Blackadder’s Lair

The home of many a cunning plan

The Joy of Public Transit

Ezra Klein, on the advantages of cap and trade:

A cap and trade carbon plan will raise the cost of carbon intensive products like gasoline. That’s how it works to discourage carbon consumption. By capping emissions, and then lowering the cap, it makes carbon-intensive products relatively more expensive, which in turn increases the economic incentives to purchase, and develop, non-carbon intensive products.

This, in the short-term, makes gasoline more expensive. That’s the point of it. There are a variety of ways to compensate people for making gasoline more expensive, but gasoline will still be more expensive. That’s going to make cap and trade a tough sell. But that doesn’t mean it will be bad for the economy, or bad for people in general. Money not spent on gasoline is money spent on other things. As carbon-intensive products become pricier, other products will become cheaper. Lots of good stuff will happen, and my sense is that a move away from oil will actually entail significant lifestyle benefits. That’s why I talk about transit and food policy a lot. Transit is awesome. Not sitting in traffic makes people happier. Riding on subways is fun.

It’s hard to know quite what to make of this argument. True, money not spent on gasoline is money spent on other things. But if one has to spend a larger percentage of one’s income to buy the same amount of gas, then one has less money to spend on other things, not more. Presumably the idea is that gas will get so expensive that people will give it up altogether, but this will only mean people will have more money for other things if there is some comparable transportation that is less expensive than driving. The popularity of private automobiles suggests that this is not the case. As the price of gas rises, alternatives will become cheaper in a relative sense, but there’s no reason to think they’ll become cheaper in an absolute sense. If riding the subway was so much fun and was cheaper than driving, then the fact so many people continue to drive would be rather mysterious. The truth is that people like their cars, and any attempt to set transit policy is defiance of these very clear, widespread, and strong preferences is liable not to work out so well.

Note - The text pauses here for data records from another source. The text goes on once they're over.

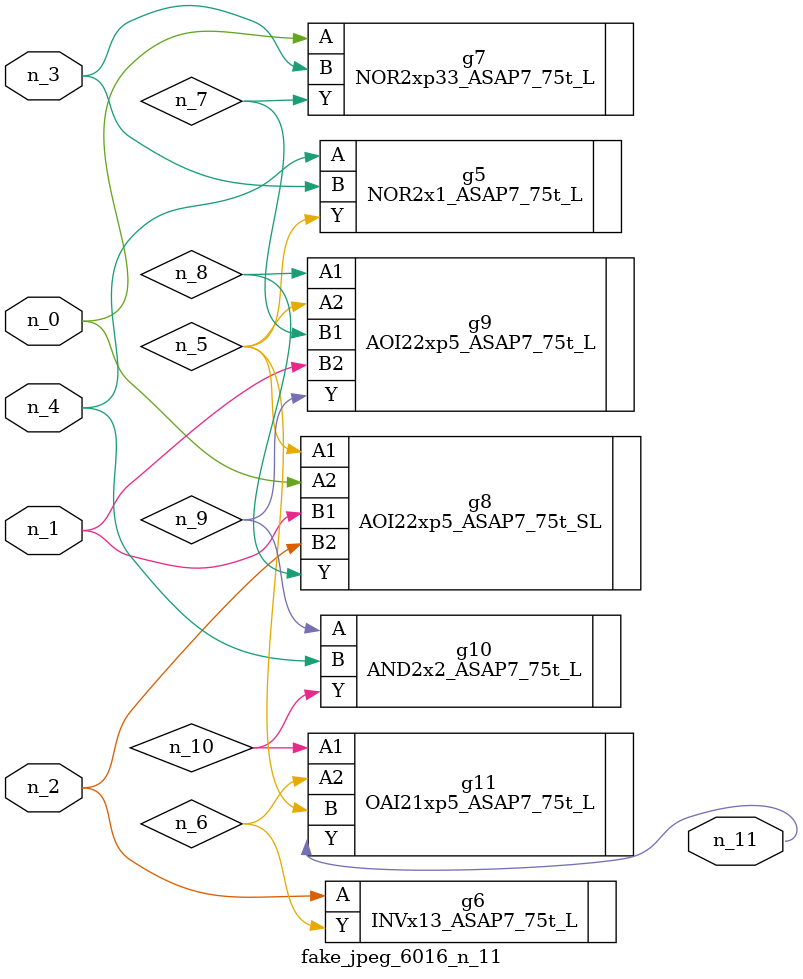
<source format=v>
module fake_jpeg_6016_n_11 (n_3, n_2, n_1, n_0, n_4, n_11);

input n_3;
input n_2;
input n_1;
input n_0;
input n_4;

output n_11;

wire n_10;
wire n_8;
wire n_9;
wire n_6;
wire n_5;
wire n_7;

NOR2x1_ASAP7_75t_L g5 ( 
.A(n_4),
.B(n_3),
.Y(n_5)
);

INVx13_ASAP7_75t_L g6 ( 
.A(n_2),
.Y(n_6)
);

NOR2xp33_ASAP7_75t_L g7 ( 
.A(n_0),
.B(n_3),
.Y(n_7)
);

AOI22xp5_ASAP7_75t_SL g8 ( 
.A1(n_5),
.A2(n_0),
.B1(n_1),
.B2(n_2),
.Y(n_8)
);

AOI22xp5_ASAP7_75t_L g9 ( 
.A1(n_8),
.A2(n_5),
.B1(n_7),
.B2(n_1),
.Y(n_9)
);

AND2x2_ASAP7_75t_L g10 ( 
.A(n_9),
.B(n_4),
.Y(n_10)
);

OAI21xp5_ASAP7_75t_L g11 ( 
.A1(n_10),
.A2(n_6),
.B(n_5),
.Y(n_11)
);


endmodule
</source>
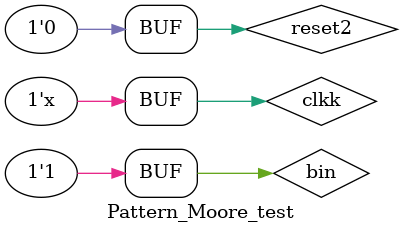
<source format=v>
`timescale 1ns / 1ps


module Pattern_Moore_test;
    reg bin;
    reg clkk;
    reg reset2;
    wire bout;

    Pattern_Moore sequence_instance(.in(bin), .out(bout), .clk(clkk), .reset(reset2));

    initial
    begin
        clkk = 0;
        reset2 = 1;
        #10 reset2 = 0;
        #10 bin = 1'b1;
        #10 ;
        #10 bin = 1'b0;
        #10 ;
        #10 bin = 1'b0;
        #10 ;
        #10 bin = 1'b0;
        #10 ;
        #10 bin = 1'b1;
        #10 ;
        #10 bin = 1'b0;
        #10 ;
        #10 bin = 1'b1;
        #10 ;
        #10 bin = 1'b1;
        #10 ;
        #10 bin = 1'b0;
        #10 ;
        #10 bin = 1'b0;
        #10 ;
        #10 bin = 1'b1;
        #10 ;
        #10 bin = 1'b1;
        #10 ;
        #10 bin = 1'b1;
        #10 ;
        #10;
    end

    always
        #10 clkk = ~clkk;


endmodule



</source>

I was reminded of Ezra’s post today at lunch when listening to the latest EconTalk podcast. It seems that, until recently, Santiago, Chile had a largely privately run bus system, which is unusual. Also unusual (though not necessarily unexpected), Santiago’s bus system was in the black. The government didn’t much like this, so they banned the private buses, and introduced a new, government run system, with the result that the system now is losing $600 million a year ($100 per city resident). Commute times have drastically increased, ridership is down (unless you count the large numbers of people who sneak onto the buses and so don’t pay fares at all), and the city’s metro system is overloaded. Oh, and the new government buses are larger than the traffic lanes, which leads to accidents. Things got so bad that Chile’s President apologized to the city’s residents for the debacle, though needless to say she’s not in favor of any sort of privatization.

So perhaps Klein is right. Transit can be awesome. Or at least aw-something.